Hobson thought about the scale challenges that exist in our community since 95% of Black and Brown businesses have less than $5 million in revenue. She then thought doing it a totally different way. She asked what if we scale those businesses from the top-down, buying ones with between $100 million and $1 billion?
“They might not necessarily be minority businesses when we buy them,” Hobson thought. But by virtue of our ownership and how we run the businesses with majority boards, C-suite executives, rank and file being owners of the business and growing and diversifying in underserved communities, “we can actually change the narrative for Black and Brown businesses of scale,” she added.
In another session, John Rogers, co-CEO and chief investment officer at Ariel, said more Blacks are being appointed to corporate boards and more people are listening. He said Blacks in those leadership roles must keep fighting for minority communities to create wealth and sustain it for the next generation.
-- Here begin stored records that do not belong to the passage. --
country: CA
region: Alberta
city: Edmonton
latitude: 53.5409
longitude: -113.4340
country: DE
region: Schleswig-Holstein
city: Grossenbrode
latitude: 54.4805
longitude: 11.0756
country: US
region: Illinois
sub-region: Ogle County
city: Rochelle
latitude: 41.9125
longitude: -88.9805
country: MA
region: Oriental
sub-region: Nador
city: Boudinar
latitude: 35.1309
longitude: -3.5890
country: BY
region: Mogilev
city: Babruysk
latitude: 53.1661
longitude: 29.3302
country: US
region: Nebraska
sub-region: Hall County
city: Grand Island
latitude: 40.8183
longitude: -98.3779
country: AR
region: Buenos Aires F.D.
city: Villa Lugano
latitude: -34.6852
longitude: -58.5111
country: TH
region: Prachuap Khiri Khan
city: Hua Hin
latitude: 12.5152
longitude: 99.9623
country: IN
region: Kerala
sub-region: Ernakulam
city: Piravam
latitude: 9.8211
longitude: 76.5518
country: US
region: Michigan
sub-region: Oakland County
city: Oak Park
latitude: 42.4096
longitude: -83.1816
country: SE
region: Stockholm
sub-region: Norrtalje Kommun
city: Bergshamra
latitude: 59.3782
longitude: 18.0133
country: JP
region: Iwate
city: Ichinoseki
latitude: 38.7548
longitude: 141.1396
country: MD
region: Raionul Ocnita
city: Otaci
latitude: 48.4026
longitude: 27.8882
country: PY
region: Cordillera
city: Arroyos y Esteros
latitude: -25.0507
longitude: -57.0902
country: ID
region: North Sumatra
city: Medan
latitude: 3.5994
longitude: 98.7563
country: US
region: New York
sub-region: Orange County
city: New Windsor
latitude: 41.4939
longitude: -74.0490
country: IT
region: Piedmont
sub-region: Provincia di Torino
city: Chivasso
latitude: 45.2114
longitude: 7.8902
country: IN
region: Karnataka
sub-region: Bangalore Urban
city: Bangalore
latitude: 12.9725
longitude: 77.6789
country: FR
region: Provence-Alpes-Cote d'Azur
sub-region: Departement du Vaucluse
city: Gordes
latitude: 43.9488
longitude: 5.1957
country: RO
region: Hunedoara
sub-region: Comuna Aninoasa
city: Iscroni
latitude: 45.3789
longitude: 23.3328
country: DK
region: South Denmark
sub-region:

For his part, Earvin “Magic” Johnson, chairman and CEO of Magic Johnson Enterprises, discussed how using connections to gain a desired outcome, remaining humble, and constant listening, helped him become and remain successful for years. He talked about JLC, a firm he recently formed with Jim Reynolds, chairman and CEO of Loop Capital Markets, and No. 1 on the BE Investment Banks list.
Johnson says JLC’s first project was New York’s newly completed LaGuardia Airport Terminal B. He says the total value of the design, construction, and subcontracting work is $2.3 billion, 30% of which is targeted for MWBE participation.
He added the firm is part of the JFK Airport Terminal One project slated to close this year. He says it has a targeted MWBE goal of $2.2 billion, including $1.5 billion for MBEs. JLC focuses on the transportation, communications, energy, utilities, and social infrastructure sectors.